Numbers help us characterize the severity of a clinical situation and monitor the response to treatment. The numbers expressed by the patient who suffers pain and other symptoms are not a reflection of the nociception production at the level of the bony metastasis or the stretching receptor activation for dyspnea because we have not developed methods to measure those pathophysiological mechanisms. They do not even reflect how much of the stimulus is perceived at the brain somatosensory cortex or the limbic system since we are also unable to measure central perception of pain and suffering. These numbers the patient expresses and guide our treatment are always a multidimensional construct with contribution of symptom production, symptom perception, and multiple modulating factors to the way we express the suffering we perceive, including personality, culture, mood, family, social circumstances, and the rapport and trust between patients and clinicians. It is simplistic and frequently dangerous to oversimplify the complexity of a patient’s 0- 10 symptom expression.
In the last 30 years there have been major advances in the treatment of most cancers, including targeted therapy and immunotherapy. It would be malpractice to treat most cancers today the same way we treated them 30 years ago.
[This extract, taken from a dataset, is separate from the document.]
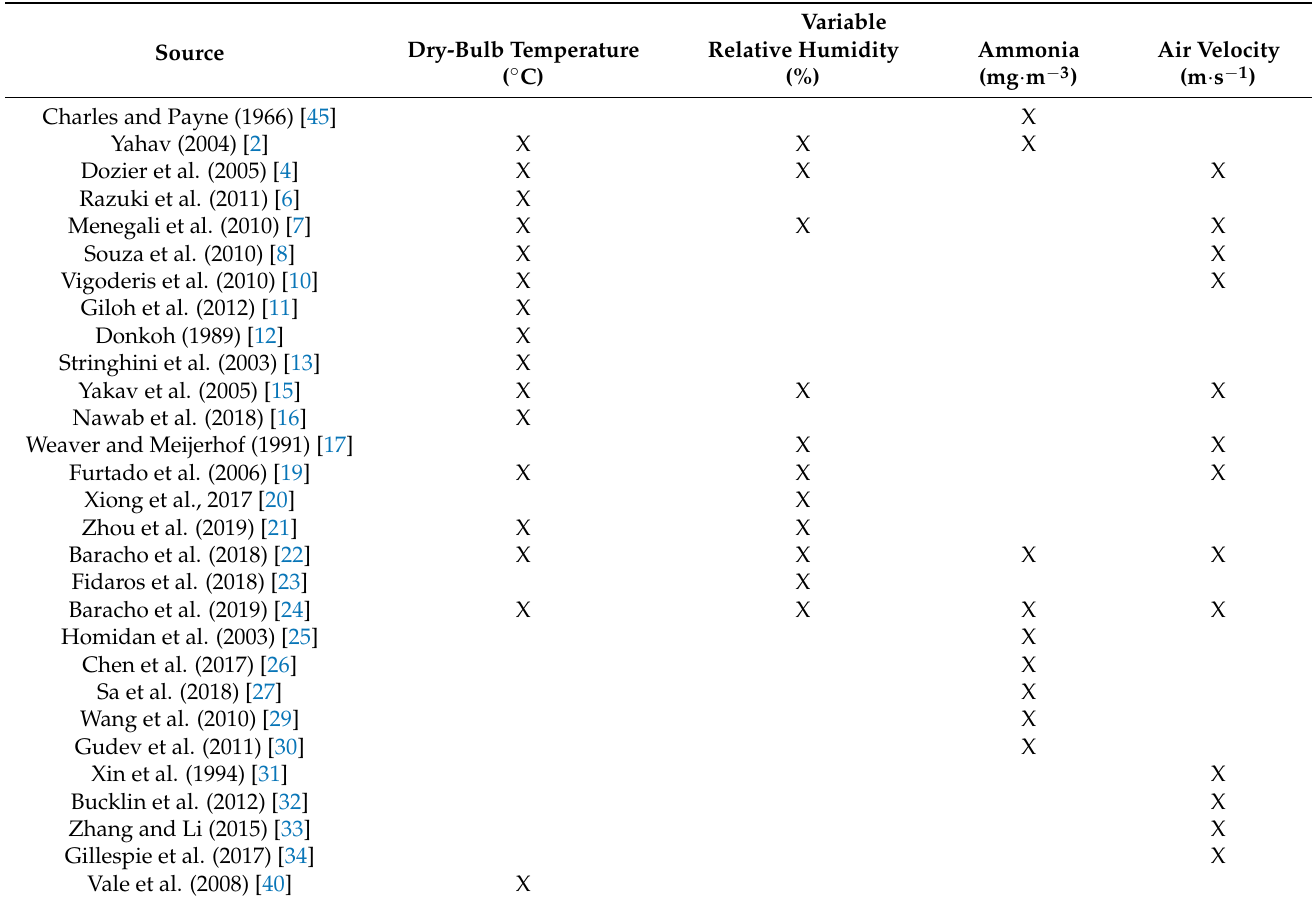
Table 1. Description of the literature reviewed that provided a basis for the environment variables’ thresholds used to build up the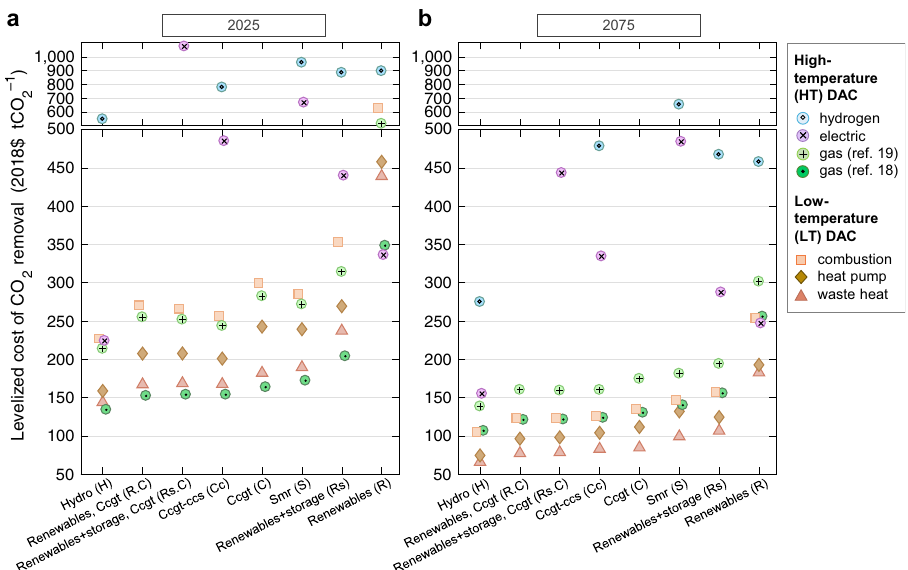
Fig. 5 The marginal levelized cost of net CO 2 removal (LCOR). Shown are years when the deployment program is nascent (2025; a ) and mature (2075; b ). Scenarios are shown by DAC con fi guration (markers) and electricity supply ( x -axis). For con fi gurations with energy storage, only the best-performing (lowest LCOR) scenario is plotted. For scenarios not shown, process CO 2 emissions exceed removals. Funding is from the club of democracies. The y -axis breaks and changes scaling beginning at 500 2018$ tCO 2 – 1 . (We show LCOR in 2025 and 2075 to highlight major trends; Supplementary Fig. 9 shows results over 2025 – 2100. Supplementary Figs. 10 and 11 further show LCOR by component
When the patient who receives such sophisticated tumor treatment develops pain and suffering, we still treat pain with opioids that are between 80 and 220 years old, and other drugs and counseling techniques that are not much different from what was available 30 years ago.
Pain and suffering among cancer patients is complex in great measure because we have very rudimentary tools for effective assessment and management. It is necessary to spend time with the patient and family, to evaluate not only the pain but all the previously mentioned contributing factors, and to develop a person-centered plan based this time intensive assessment.
This is what supportive and palliative care teams do. Using the limited scientific knowledge compensated by wisdom and empathy these teams frequently succeed at relieving pain and suffering when other clinicians have failed. Unfortunately cancer patients have access to these teams late in the trajectory of illness, after months of unnecessary suffering, and many times not at all, even in the most comprehensive cancer centers. This is particularly surprising as these programs have a demonstrated effect of dramatically lowering the cost of care at times when cancer treatment is becoming financially not viable in most of the world
It is possible to change the natural history pain and suffering in a similar way as it has been done for most cancers. Independent academic structures within major cancer centers can be established with a mandate to deliver care for patients with pain and suffering, and to conduct research and novel approaches to assess and manage physical and emotional suffering.
Independent administrative arrangements in will be needed to secure access to staffing and resources, since the existing administrations have a track record of failure to create structures, processes and outcomes in the care of pain and suffering.